Glenn scanned the room but saw no deputy. It was a good bluff, but he didn’t think Jason would go for it, either. “Fuck you.”

Jason went to raise the gun, but Odilia moved toward him and put her hand on his.

“Jason, it’s over. Please. Put the gun down, or they’ll kill you.”

“I’d think you’d like that,” Jason snapped.

“Not true,” Odilia replied evenly. “Hasn’t there been enough violence? Annie? Santiago? The others?”

Jason held her gaze for a long moment. She stared right back at him.

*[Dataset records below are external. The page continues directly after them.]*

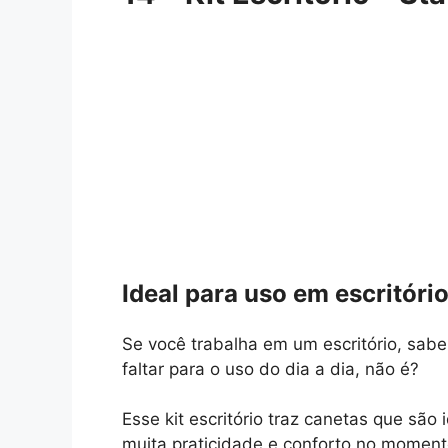
Ideal para uso em escritóri
Se você trabalha em um escritório, sa
faltar para o uso do dia a dia, não é?
Esse kit escritório traz canetas que sã
muita praticidade e conforto no momento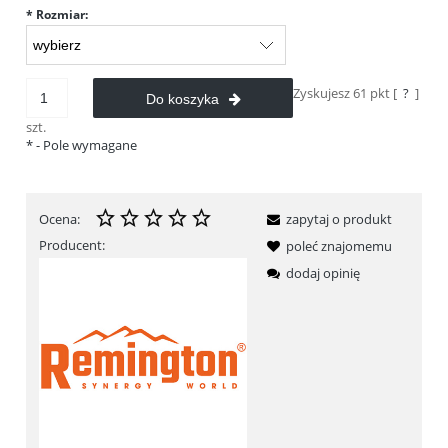
*
Rozmiar:
Zyskujesz
61
pkt [
?
]
Do koszyka
szt.
*
- Pole wymagane
Ocena:
zapytaj o produkt
Producent:
poleć znajomemu
dodaj opinię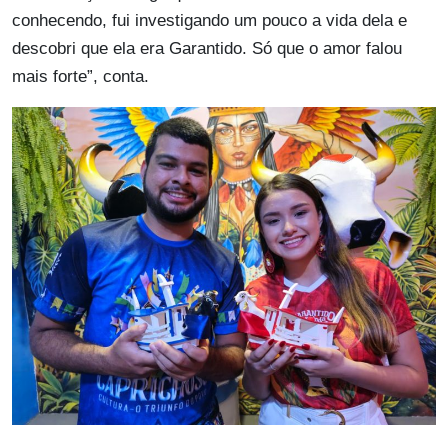
conhecendo, fui investigando um pouco a vida dela e
descobri que ela era Garantido. Só que o amor falou
mais forte”, conta.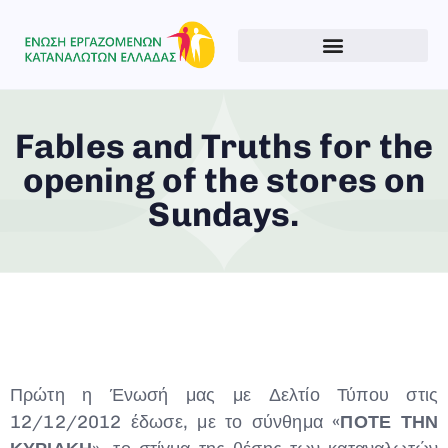
Fables and Truths for the
opening of the stores on
Sundays.
Πρώτη η Ένωσή μας με Δελτίο Τύπου στις
12/12/2012 έδωσε, με το σύνθημα
«ΠΟΤΕ ΤΗΝ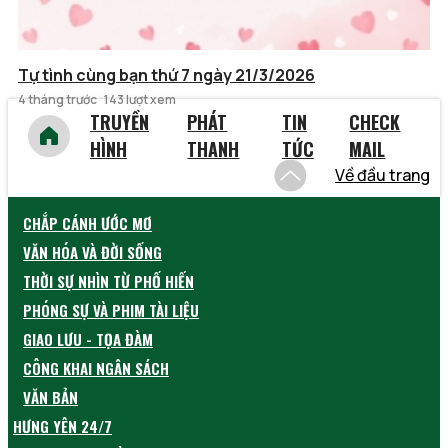
Tự tình cùng bạn thứ 7 ngày 21/3/2026
4 tháng trước
143 lượt xem
TRUYỀN
PHÁT
TIN
CHECK
HÌNH
THANH
TỨC
MAIL
Về đầu trang
CHẮP CÁNH ƯỚC MƠ
VĂN HÓA VÀ ĐỜI SỐNG
THỜI SỰ NHÌN TỪ PHỐ HIẾN
PHÓNG SỰ VÀ PHIM TÀI LIỆU
GIAO LƯU - TỌA ĐÀM
CÔNG KHAI NGÂN SÁCH
VĂN BẢN
HƯNG YÊN 24/7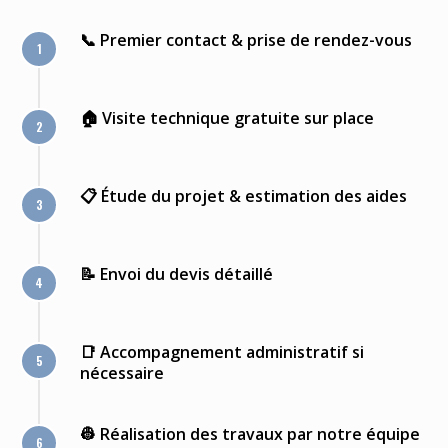
📞 Premier contact & prise de rendez-vous
🏠 Visite technique gratuite sur place
📋 Étude du projet & estimation des aides
📝 Envoi du devis détaillé
📑 Accompagnement administratif si
nécessaire
👷 Réalisation des travaux par notre équipe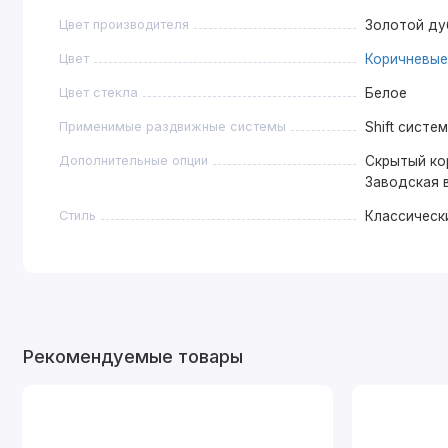
Цвет производителя
Золотой ду
Цвет
Коричневые
Цвет стекла
Белое
Применимые раздвижные системы
Shift систе
Дополнительные опции
Скрытый ко
Заводская 
Стиль
Классическ
Рекомендуемые товары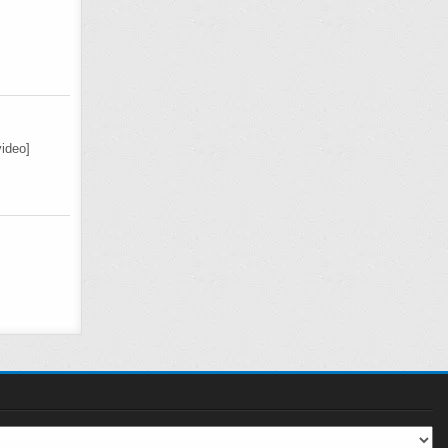
ideo]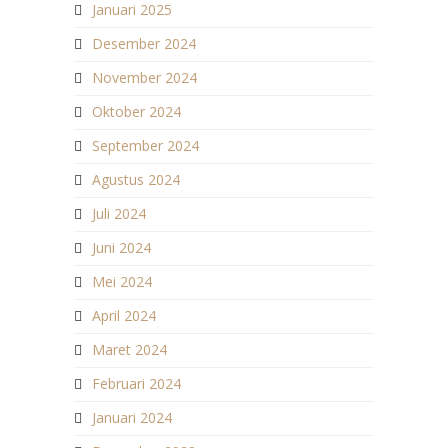
Januari 2025
Desember 2024
November 2024
Oktober 2024
September 2024
Agustus 2024
Juli 2024
Juni 2024
Mei 2024
April 2024
Maret 2024
Februari 2024
Januari 2024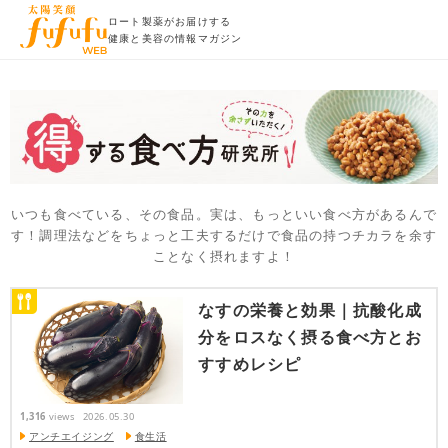
ロート製薬がお届けする
健康と美容の情報マガジン
いつも食べている、その食品。実は、もっといい食べ方があるんで
す！調理法などをちょっと工夫するだけで食品の持つチカラを余す
ことなく摂れますよ！
なすの栄養と効果｜抗酸化成
分をロスなく摂る食べ方とお
すすめレシピ
1,316
views
2026.05.30
アンチエイジング
食生活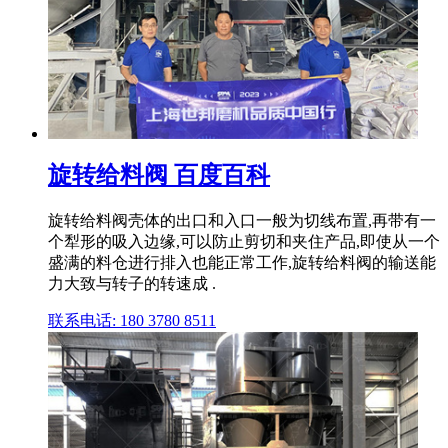
旋转给料阀 百度百科
旋转给料阀壳体的出口和入口一般为切线布置,再带有一
个犁形的吸入边缘,可以防止剪切和夹住产品,即使从一个
盛满的料仓进行排入也能正常工作,旋转给料阀的输送能
力大致与转子的转速成 .
联系电话: 180 3780 8511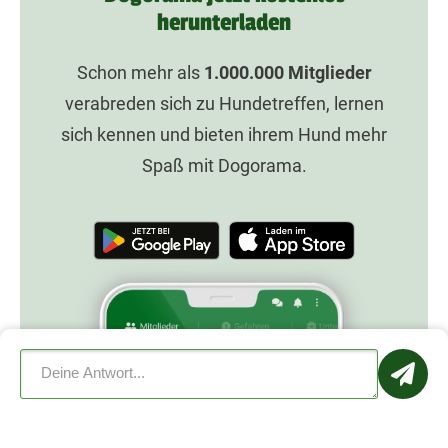
herunterladen
Schon mehr als
1.000.000
Mitglieder
verabreden sich zu Hundetreffen, lernen
sich kennen und bieten ihrem Hund mehr
Spaß mit Dogorama.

“Will you stay with me?” he asked.

“Of course.”

“Through whatever happens next?”

“Jason. Please do what they say. Then we’ll talk.”

A part of him seemed to relax, the tension leaving his body. Slowly he put his arms around Odilia, and she reciprocated. He held her for a moment tight to his chest, then raised the gun to the back of her head.

“This was all for you,” he said quietly.

The shot was so loud that its echo sounded like two more. The body wavered, as if unable to decide if it should fall or remain standing. It selected the former and toppled to the ground in a heap.

“Jesus Christ.”

The words came from Glenn, who stared at his fallen nephew in shock. Odilia, who had blood splattered up both arms and across her chest and face, eyed Jason’s corpse with revulsion. The shattered balcony door, through which the fatal round had been fired, opened and two sheriff’s deputies hurried in. The lead deputy kicked Jason’s gun aside and knelt next to the body to check the pulse.